The trial court denied probation on the ground that it would be


better for the accused to serve his sentence so that he could reform
himself and correct his selfish tendencies. Admittedly, Isidro does not
fall within any of the classes of disqualified offenders under the
Probation Law.

Would you sustain the action of the trial Judge in a Certiorari


case assailing it. Reason.

SUGGESTED ANSWER:
I will not sustain the action of the trial judge. His denial of the application
for probation because it would be better for the accused to serve his sentence
so that he could reform himself and correct his selfish tendencies was arbitrary,
capricious and whimsical. He should have considered the recommendation of
the Probation Officer which was made after a post investigation of the offender
in accordance with the Probation Law, that the offender was entitled to
probation because he had not intended to commit a grave wrong when he
committed the crime of consented abduction and that he had the potential of
a good probationer. (Balleta Jr. vs. Judge Leviste. 92 SCRA 715 (1979)).

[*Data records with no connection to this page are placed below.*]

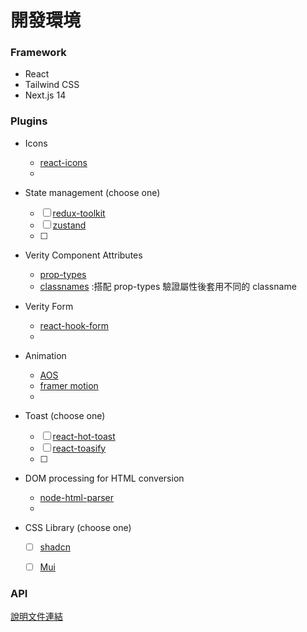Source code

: 
# 開發環境

### Framework
-  React
-  Tailwind CSS
-  Next.js 14

### Plugins

- Icons
  - [react-icons](https://react-icons.github.io/react-icons/)
  -
- State management (choose one)
    - [ ] [redux-toolkit](https://redux-toolkit.js.org/)
    - [ ] [zustand](https://zustand-demo.pmnd.rs/)
    - [ ]
- Verity Component Attributes
  - [prop-types](https://www.npmjs.com/package/prop-types)
  - [classnames](https://www.npmjs.com/package/classnames) :搭配 prop-types 驗證屬性後套用不同的 classname

- Verity Form
  - [react-hook-form](https://react-hook-form.com/)
  -
- Animation
  - [AOS](https://michalsnik.github.io/aos/)
  - [framer motion](https://www.framer.com/motion/)
  -
- Toast (choose one)
    - [ ] [react-hot-toast](https://react-hot-toast.com/)
    - [ ] [react-toasify](https://fkhadra.github.io/react-toastify/introduction/)
    - [ ]
- DOM processing for HTML conversion
    - [node-html-parser](https://www.npmjs.com/package/node-html-parser)
    -
- CSS Library (choose one)
    - [ ] [shadcn](https://ui.shadcn.com/)
    - [ ] [Mui](https://mui.com/base-ui/getting-started/)


### API
[說明文件連結](https://beautyapp2.docs.apiary.io/#reference/0/a003a-)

31. X seduced Y, a minor. He was prosecuted for seduction. After pleading for
forgiveness, Y without even consulting her parents, pardoned X. Did the pardon
extinguish the criminal action against X? Reason. What about his civil liability?
Reason.

SUGGESTED ANSWER:

The pardon of X by Y who is a minor did not extinguish the criminal


liability of X. To extinguish the criminal liability of the offender in the crime of
seduction and similar private crimes, the pardon of the offended party who is
a minor must have the concurrence of her parents. The reason is seduction
strikes at the familys honor and inflicts injury not only to the offended party
but also to her parents. (People v. Lacson, Jr., CA 56 O.G 9460). Since she is a
minor, she is still under patria protestas. The civil liability is also not
extinguished, for the same reason, since there is no express waiver (Art. 23,
RPC). Besides, in the crime of seduction, not only the offended party but also
her parents are entitled to moral damages. (Art. 2219, Civil Code, People v.
Fontanilla, G. R No. L-25354, June 28, 1968). The right to support cannot also
be renounced. (Art, 321, Civil Code).